▶ **Exercise prompt**: Write out all of the entries that follow, word for word, but skip the pictures.

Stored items
****
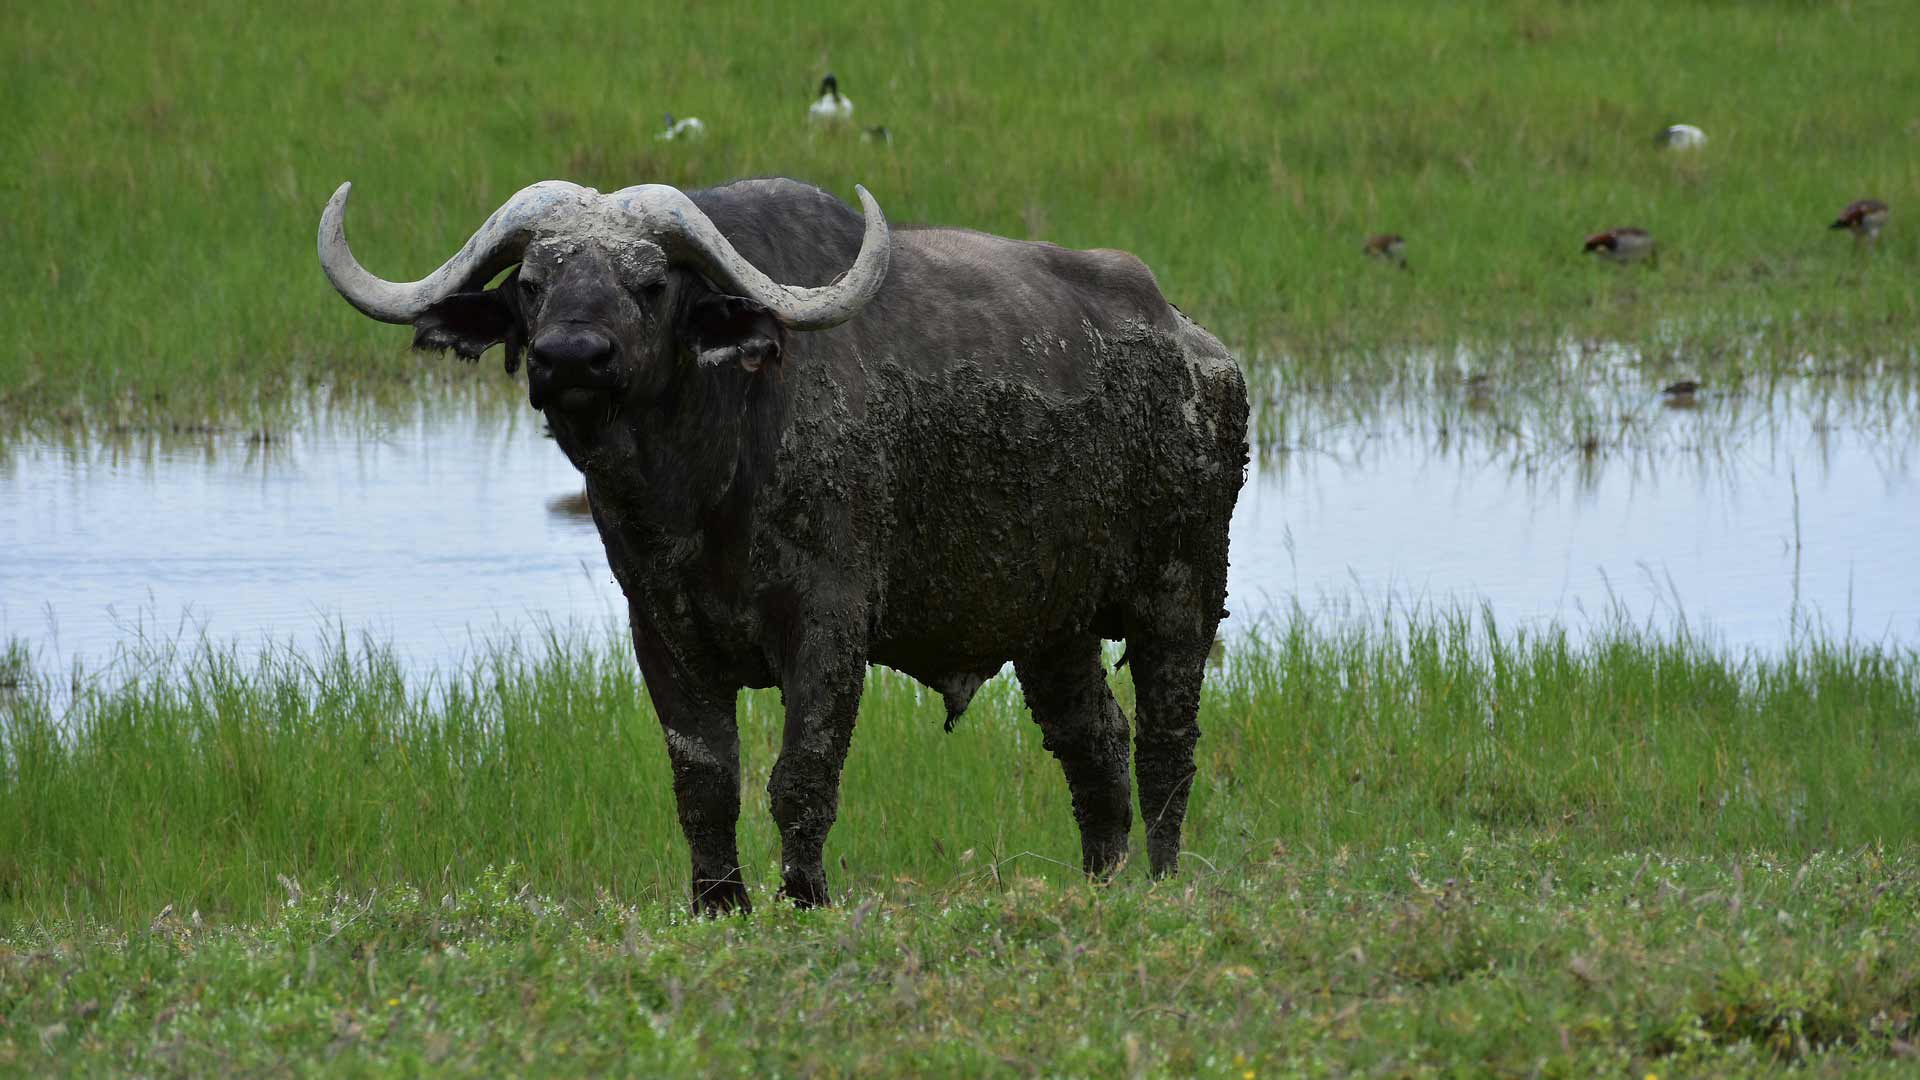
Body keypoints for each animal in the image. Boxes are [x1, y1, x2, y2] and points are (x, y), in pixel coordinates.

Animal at [318, 174, 1244, 907]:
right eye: (535, 283)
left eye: (650, 284)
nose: (571, 357)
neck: (700, 491)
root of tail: (1197, 346)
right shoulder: (661, 633)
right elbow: (704, 786)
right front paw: (718, 905)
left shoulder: (830, 627)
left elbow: (801, 777)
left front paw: (805, 899)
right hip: (1051, 627)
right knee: (1094, 746)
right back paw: (1102, 880)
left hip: (1180, 594)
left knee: (1166, 747)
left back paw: (1161, 878)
****
▶ **Exercise solution**:
Body keypoints for each animal in the image. Boxes are [x1, y1, x2, y2] and points are (x, y), in pixel coordinates.

Animal at [318, 174, 1244, 907]:
right eye: (535, 283)
left eye: (650, 284)
nose: (571, 357)
neck: (700, 491)
root of tail: (1197, 346)
right shoulder: (661, 633)
right elbow: (704, 786)
right front paw: (718, 905)
left shoulder: (830, 627)
left elbow: (801, 777)
left front paw: (805, 899)
right hip: (1051, 627)
right knee: (1094, 746)
right back paw: (1102, 880)
left hip: (1180, 594)
left knee: (1166, 747)
left back paw: (1161, 878)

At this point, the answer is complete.